それも因果応報、当然の報いともいえる。現在世界には7000の言語があるというが、それがどんどん減少しているという。ソ連はあれほど広大な連邦国であったので、その内部の統一が言語問題でつまづいたのはよく理解できる。

しかし、ソ連よりずっと小さいかつてのユーゴスラビア社会主義連邦共和国は、規模はずっと小さいがソ連以上の複雑な統一をせざるをえなかった国である。イスラム教、正教会、カトリックという宗教の相違、スラブ人を中心としてイタリア人、ギリシア人、アルバニア人などさまざまな民族を抱え、言語のみならず文字においてもアルファベットとキリルという2つの文字を併用せざるをえない国であった。

それ以上に複雑なのは、ヨーロッパとアジア、そしてスラブの文化が交わることで、民族憎悪という深刻な対立問題を内部に抱え、それを解決せざるをえない国でもあったためだ。

「第2のウクライナ戦争」への恐れ

今、そのユーゴスラビアを構成していたセルビアの1自治州だったコソボで、2022年末から、セルビア人とアルバニア人の対立が再燃している。ユーゴスラビア崩壊後、これらの地域はそれぞれ独立国をつくった。しかし、対立が激しい地域はその独立国のなかで独立を主張しつつも、それが必ずしも承認されず、自治共和国として存在している地域もある。

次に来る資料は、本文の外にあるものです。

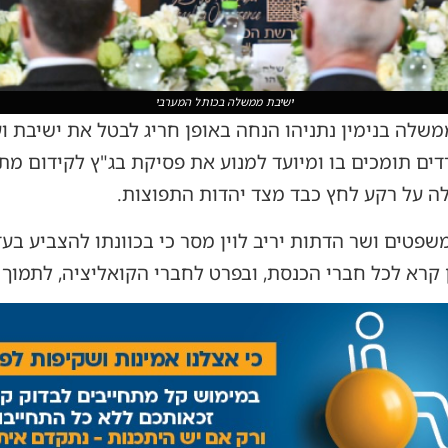
ישיבת ממשלה בכותל המערבי
שלה בנימין נתניהו הנחה באופן חריג לבטל את ישיבת 
דים תומכים בו ומיועד למנוע את פסיקת בג"ץ לקידום מת
 על רקע לחץ כבד מצד יהדות התפוצות.
פטים ושר הדתות יריב לוין מסר כי בכוונתו להצביע בע
קרא לכל חברי הכנסת, ובפרט לחברי הקואליציה, לתמוך ב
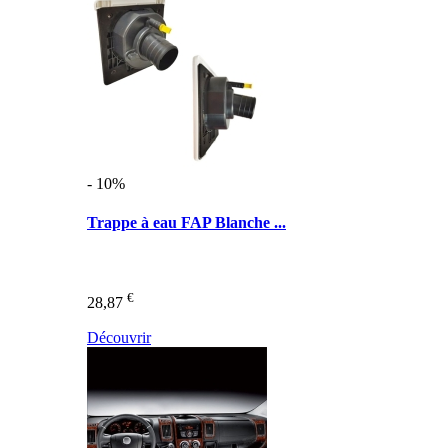
- 10%
Trappe à eau FAP Blanche ...
€
28,87
Découvrir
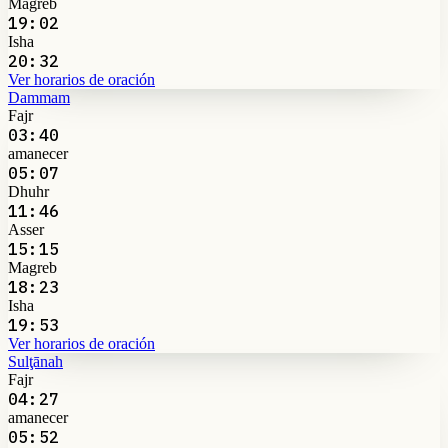
Magreb
19:02
Isha
20:32
Ver horarios de oración
Dammam
Fajr
03:40
amanecer
05:07
Dhuhr
11:46
Asser
15:15
Magreb
18:23
Isha
19:53
Ver horarios de oración
Sulţānah
Fajr
04:27
amanecer
05:52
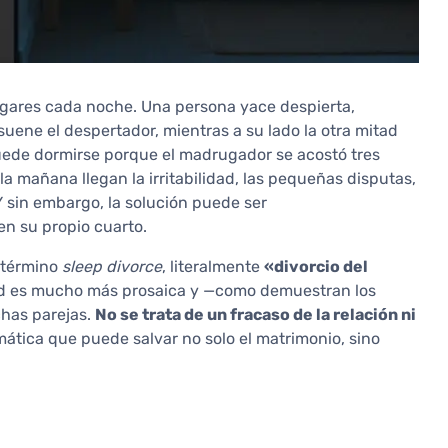
ogares cada noche. Una persona yace despierta,
uene el despertador, mientras a su lado la otra mitad
uede dormirse porque el madrugador se acostó tres
la mañana llegan la irritabilidad, las pequeñas disputas,
 sin embargo, la solución puede ser
n su propio cuarto.
l término
sleep divorce
, literalmente
«divorcio del
dad es mucho más prosaica y —como demuestran los
has parejas.
No se trata de un fracaso de la relación ni
ática que puede salvar no solo el matrimonio, sino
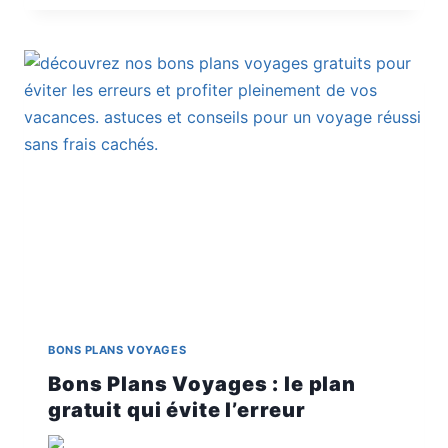
VOYAGES
:
CE
SÉJOUR
PROMO
CACHE
QUELS
FRAIS
BONS PLANS VOYAGES
Bons Plans Voyages : le plan
gratuit qui évite l’erreur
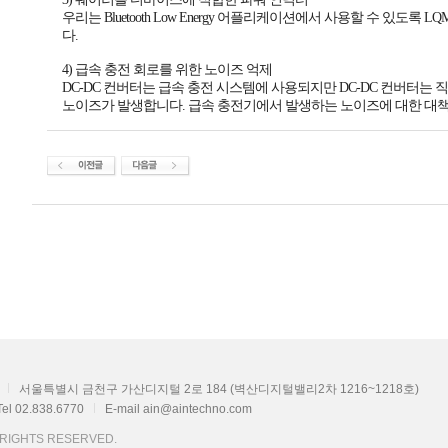
우리는 Bluetooth Low Energy 어플리케이션에서 사용할 수 있도록
다.
4) 급속 충전 회로를 위한 노이즈 억제
DC-DC 컨버터는 급속 충전 시스템에 사용되지만 DC-DC 컨버터
노이즈가 발생합니다. 급속 충전기에서 발생하는 노이즈에 대한 대책
서울특별시 금천구 가산디지털 2로 184 (벽산디지털밸리2차 1216~1218호)
Tel 02.838.6770
E-mail ain@aintechno.com
L RIGHTS RESERVED.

その中でも問題は、ボスニア・ヘルツェゴビナの中の北に位置するバニャルカを首都とするスルプスカ共和国と、セルビアの南に位置するコソボだ。この2つの国の承認をめぐって東西陣営は対立している。これらの地域は国なのか、それともある国に属する自治共和国なのか。

昔は、セルボ=クロアチア語という共通語をつくり、アルファベットとキリル文字の併記でなんとか言語統一を図っていたのだが、独立以後、言語はそれぞれスロベニア語、クロアチア語、セルビア語、マケドニア語に分れ、そこにボスニア語、モンテネグロ語、アルバニア語、ハンガリー語、ルーマニア語なども加わり複雑な様相を示している。

スルプスカ共和国はセルビア語であり、それゆえボスニアの中で浮いた存在だ。コソボはアルバニア語が多数派で、セルビア人が多く住む北のミトロビッツァ地域はセルビア語だ。

これらの国をユーゴスラビアとして統一していたものは、カリスマ指導者だったチトー大統領(1892~1980年)とユーゴスラビア共産党、そしてセルボ・クロアチア語であったが、今やそのすべてが消えた。だから対立が再燃した。コソヴォをセルビアが取れば第2のウクライナ戦争が始まる。それは、ボスニア=ヘルツェゴヴィナのスルプスカ共和国も同じだ。